Female artists demand end to violence against women, other rights
The event attracted art lovers from all walks of life, both locally and internationally. On display were over 100 art works from over 40 female artists. The works ranged from painting, sculpture, ceramics, textiles and fibre art that engaged the viewing pleasure of everyone present.
The two themes – ‘Be bold for change’ and ‘Women Arise’ – were evidently seen throughout most of the works on display, with each pointing to a particular issue pertaining to the womenfolk.
President of FEAAN, Mrs. Ngozi Akande, said with this year’s exhibition, the women took bold steps through their works to accelerate gender parity and ensure a more gender-inclusive world, adding, “Through our art works, we are speaking with one voice and demanding women inclusion in governance, zero tolerance against genital mutilation, cessation of violence against women and freedom for women to aspire to any position they want.”
Further Akande said: “We initiated this association when we realised that women, after getting married, are not able to continue producing art works. This platform provides them the opportunity to learn and be more productive. We also teach the younger women, and carry them along.”

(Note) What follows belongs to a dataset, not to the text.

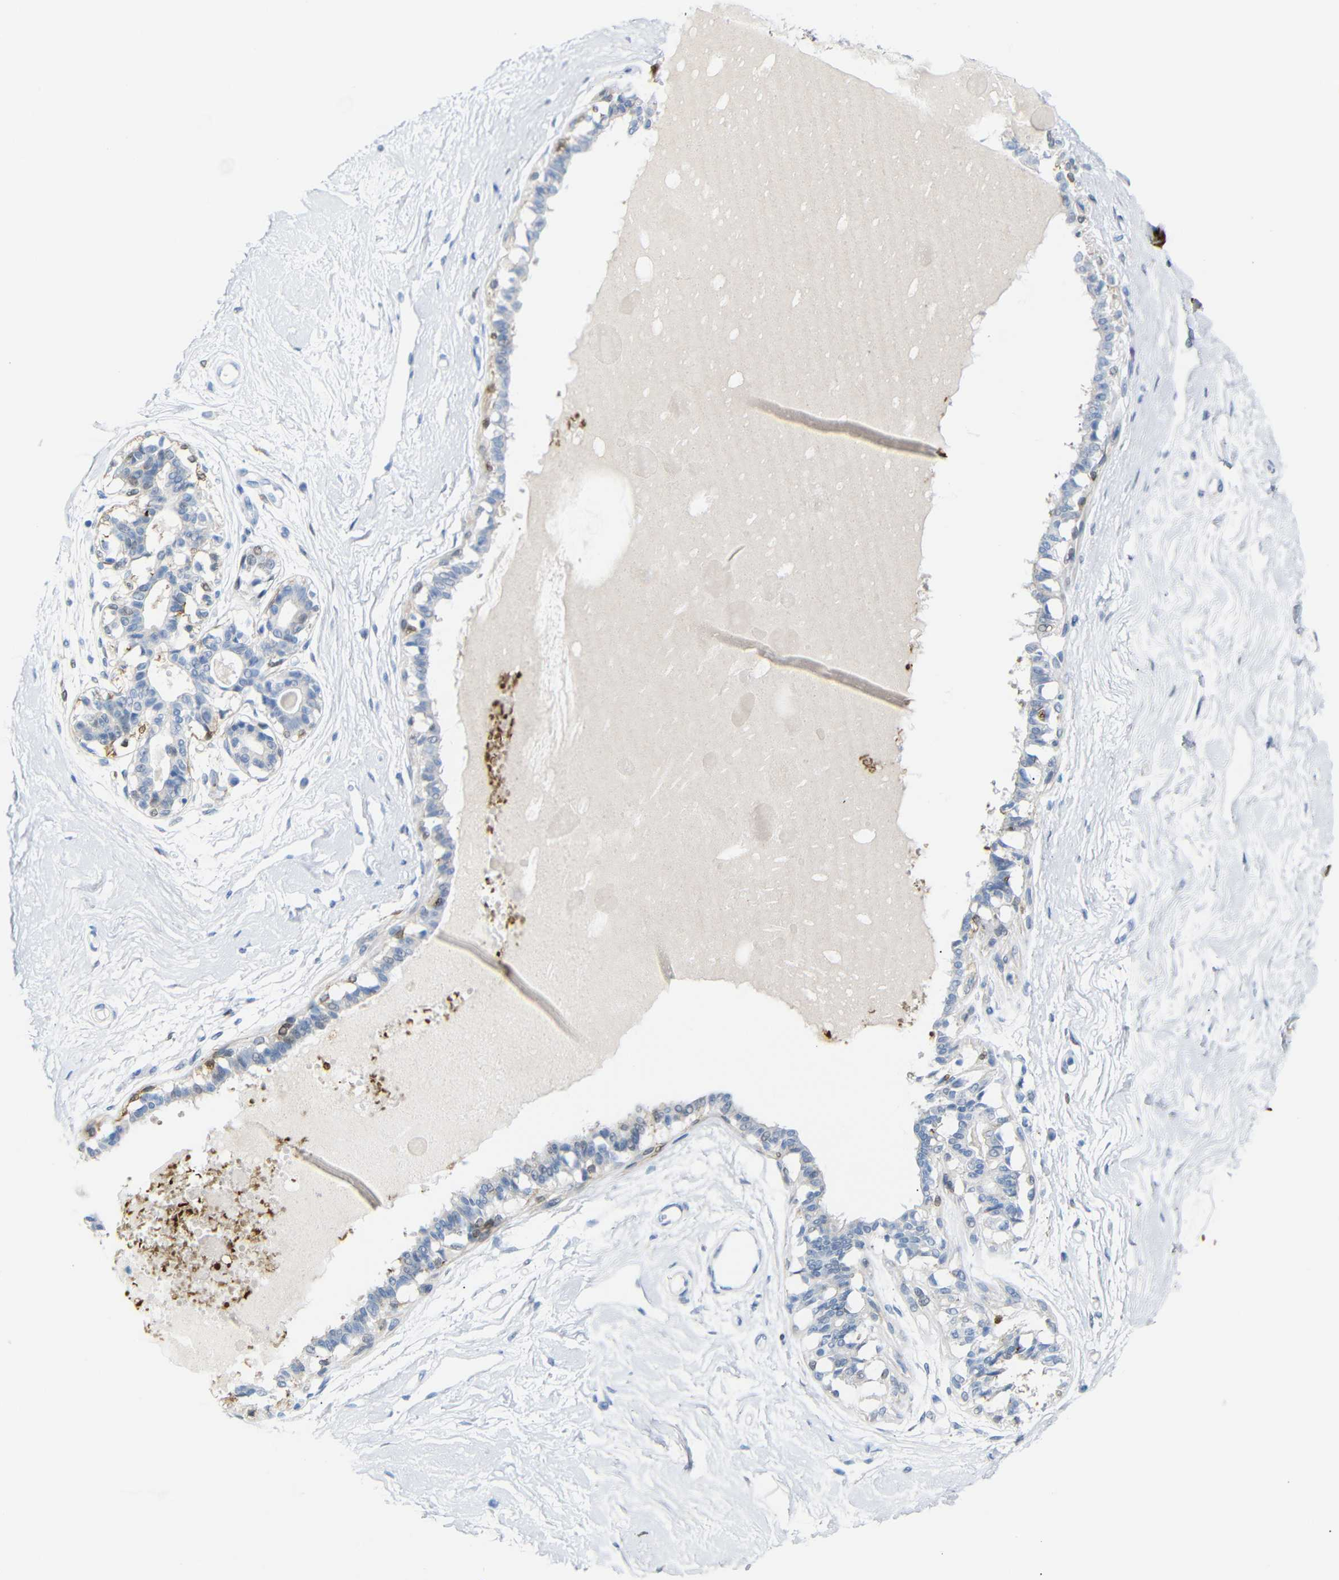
{"staining": {"intensity": "negative", "quantity": "none", "location": "none"}, "tissue": "breast", "cell_type": "Adipocytes", "image_type": "normal", "snomed": [{"axis": "morphology", "description": "Normal tissue, NOS"}, {"axis": "topography", "description": "Breast"}], "caption": "This is an immunohistochemistry (IHC) image of normal breast. There is no positivity in adipocytes.", "gene": "MT1A", "patient": {"sex": "female", "age": 45}}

According to her, FEAAN was growing by the day as more women were coming out to showcase their talent, noting; “Every year, they look forward to this event, producing works to fit the theme. Society of Nigeria Artists (SNA) has just a few women as members, who are active, and we thought having an exclusive women association would make it easier for them to participate.”
An art collector, who is widely believed to have the largest collection of Nigerian artworks, Omooba Yemisi Adedoyin Shyllon, was also there to lend his voice. According to him, what the women had done was worth commending, and called on the Nigerian government to support and encourage the women, as their work might as well be the solution to the country’s staggering economy.
As he noted, “Art is very important to our country. We cannot compete with the outside world in technology as we are far behind. The art is where we have economic advantage and we must seize the opportunity to project ourselves to the world.”
Shyllon further advised younger women to learn from the older ones, and urged men to give women the opportunity to explore. He said: “Women educate the world; they give birth to us. So, if a woman believes in arts, then there is greater hope for Nigeria. Art is a passion and shouldn’t disturb family life; it helps you to run your home because children who grew up in a creative environment tend to do better.”
Representing the First Lady of Lagos State, Mrs. Bolanle Ambode was Mrs. Omoniyi Ososanya, who stressed that women’s contribution to national development was highly recommended. She said, “The creativity of your members has brought positive change to the nation and led to the promotion of arts. This activity will further promote the art sector. The theme of this year’s Women Day is a clear clarion call for women to come together to contribute their quota to the development of the country. What these women have done today is a thing of pride to womanhood.”
Also, the pioneer president of FEAAN, Prof. Bridget Nwanze, expressed satisfaction that unlike in the past, women were now making giant strides and having their lives transformed as they freely practice their art and demonstrate great talent in a profession that was formerly considered prerogatives of the men.
Art promoter and collector, Sandra Obiago, said she was delighted that world’s Women’s Day was being celebrated in such a grand style with the showcasing of Nigerian female artists, who are really making their mark in the global art scene.
One of the artists and radical feminist, Queen Nwaneri, said her work, ‘Light up our Girls’ Series 1-3 “Belongs to a body of work inspired by events that surround the girl-child with regards to her rights to education and marriage. By extension, the works interrogate salient societal issues relegating women to the background in our society.
“It is often the case that girls are not given the same opportunity as the boys, and they are largely seen as people, who are not capable of thinking or navigating their destiny without a man’s direction. Her education is truncated by forceful marriage, and more so to a far older man and anything but her choice. It does appear that the girl-child is only fancied as a beautiful baby-making factory that should not be seen to compete with men in aspiring to exalted positions in the society.
“I have deliberately obscured the faces of my subjects to de-emphasise that physical beauty, while forcing the viewer to pay more attention to the mood, texture and other aspects of the work for meaning. This is a form of protest, which contemplates how the woman can assert herself and obtain her rights in the society without any feminist coloration.”